From agriculture to cinema, six speakers talk about recent ideas that have made a splash on the Philippines in the pandemic.
The TEDxUPLB team showcased ideas worth spreading through Zoom and Facebook Live last May 2 in Sign of the Times. Originally supposed to take place last year, the project was postponed because of the COVID-19 pandemic.
A year into the new normal, the team brought back “Sign of the Times” to continue the organization’s goal of creating a social movement and sparking discussion.
“Sign of the times highlighted ideas that have emerged in the past, manifested in the present, and can possibly affect the future. Since we postponed our event due to the pandemic, we still used the same theme then included how the global outbreak has affected the present and may disrupt the future,” TEDxUPLB lead organizer Joshua Ignacio said.
Six speakers shared their innovative ideas and perspectives in TEDxUPLB’s first fully-online event.
Mutually-beneficial agricultural trade
In her talk “Community-Supported Agriculture: Defying the Norms of Agricultural Trade,” which she delivered all the way from Sierra Madre, Engr. Cherrys Abrigo first discussed the benefits of Community-Supported Agriculture (CSA).
Engr. Che Abrigo — who earned her Master of Science in Environmental Science from the University of Auckland — utilized her background in chemical engineering, environmental science, and project management in adding depth to her talk.
CSA is a system that connects farmers and consumers directly by allowing the consumer to subscribe to the harvest of farmers. It cuts the middleman and makes sure that the farmers are well-compensated for their work while keeping the price fair for consumers. Engr. Abrigo emphasized how this system allows us to better support our farmers who have been providing for us through thick and thin.
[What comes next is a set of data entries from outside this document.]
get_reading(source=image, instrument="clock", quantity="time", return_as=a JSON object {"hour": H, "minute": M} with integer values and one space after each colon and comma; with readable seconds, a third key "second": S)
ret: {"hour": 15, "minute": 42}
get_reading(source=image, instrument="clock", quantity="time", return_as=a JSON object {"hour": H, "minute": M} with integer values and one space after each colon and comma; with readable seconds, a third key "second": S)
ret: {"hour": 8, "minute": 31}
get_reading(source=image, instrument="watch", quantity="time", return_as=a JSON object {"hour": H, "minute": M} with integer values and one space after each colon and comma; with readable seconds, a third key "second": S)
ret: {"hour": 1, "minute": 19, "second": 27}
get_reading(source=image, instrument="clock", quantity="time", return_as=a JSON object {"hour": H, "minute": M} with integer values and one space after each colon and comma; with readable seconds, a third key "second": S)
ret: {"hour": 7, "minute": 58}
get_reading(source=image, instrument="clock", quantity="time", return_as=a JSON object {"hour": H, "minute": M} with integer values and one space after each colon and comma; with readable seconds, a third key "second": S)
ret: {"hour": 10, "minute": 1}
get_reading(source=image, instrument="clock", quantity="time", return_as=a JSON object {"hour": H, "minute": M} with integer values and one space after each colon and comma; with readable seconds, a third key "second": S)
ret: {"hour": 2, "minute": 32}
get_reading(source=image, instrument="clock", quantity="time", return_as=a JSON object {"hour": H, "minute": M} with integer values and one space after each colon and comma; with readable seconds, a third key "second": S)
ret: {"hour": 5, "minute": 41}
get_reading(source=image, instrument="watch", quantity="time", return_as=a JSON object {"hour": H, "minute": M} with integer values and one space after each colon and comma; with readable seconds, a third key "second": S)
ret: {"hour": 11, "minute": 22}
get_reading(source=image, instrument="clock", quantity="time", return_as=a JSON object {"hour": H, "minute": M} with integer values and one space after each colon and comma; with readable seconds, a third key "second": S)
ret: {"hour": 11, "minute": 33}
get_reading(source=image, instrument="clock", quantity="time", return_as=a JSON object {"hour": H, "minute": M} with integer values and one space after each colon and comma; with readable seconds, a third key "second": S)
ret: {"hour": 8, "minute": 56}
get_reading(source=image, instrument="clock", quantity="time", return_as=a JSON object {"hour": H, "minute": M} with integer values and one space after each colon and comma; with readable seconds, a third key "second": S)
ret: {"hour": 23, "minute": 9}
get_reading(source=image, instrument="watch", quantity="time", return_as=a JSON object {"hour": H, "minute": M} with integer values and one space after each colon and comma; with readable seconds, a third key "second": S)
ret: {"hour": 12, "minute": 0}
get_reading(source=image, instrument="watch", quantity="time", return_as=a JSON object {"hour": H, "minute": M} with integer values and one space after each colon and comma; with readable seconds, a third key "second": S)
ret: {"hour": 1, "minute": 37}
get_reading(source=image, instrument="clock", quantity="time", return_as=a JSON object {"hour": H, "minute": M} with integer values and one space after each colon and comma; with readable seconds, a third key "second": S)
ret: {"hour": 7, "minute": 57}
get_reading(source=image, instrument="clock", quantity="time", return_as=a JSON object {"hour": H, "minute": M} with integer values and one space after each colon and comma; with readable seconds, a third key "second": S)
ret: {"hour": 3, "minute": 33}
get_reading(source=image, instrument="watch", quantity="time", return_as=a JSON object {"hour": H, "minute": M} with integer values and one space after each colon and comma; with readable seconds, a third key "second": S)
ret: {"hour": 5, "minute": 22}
“Sa loob ng isang taon na tayo ay naka-lockdown, sa tingin niyo? Paano nangyari na tuloy-tuloy na may pagkain tayong nakukuha at dumarating… Yung mga farmers natin ibig sabihin kahit may pandemya, tuloy-tuloy silang nag-produce ng ating pagkain para mayroon tayong makain,” Engr. Abrigo said, noting the importance of creating a better system for the farmers.
Throughout the event, Twitter users shared their learnings and ideas from the program.
According to Twitter user @shaptorres, “Engr. Abrigo’s talk really gave light to the relationship between consumers and farmers and our understanding of these sectors. At ngayong pandemic, ang sayang tingnan na umuusbong ang pagtutulungan ng bawat isa. Thank you for your talk, Ma’am Cherrys! #TEDxUPLB2021.”
How generational labels conceal more than they reveal
The program then proceeded to focus on generational labels, as sociologist Dr. Jayeel Cornelio explained how generalizing the youth and using generational labels such as “Millennial” or “Gen Z” is misleading.
Dr. Cornelio is currently the director of the Development Studies program at the Ateneo de Manila University. He finished his PhD in sociology at the National University of Singapore. He has published pioneering journals around the world and has received the 2015 Virginia A. Miralao Excellence in Research Award from the Philippine Social Council and the 2017 Outstanding Young Scientist Award from the National Academy of Science and Technology.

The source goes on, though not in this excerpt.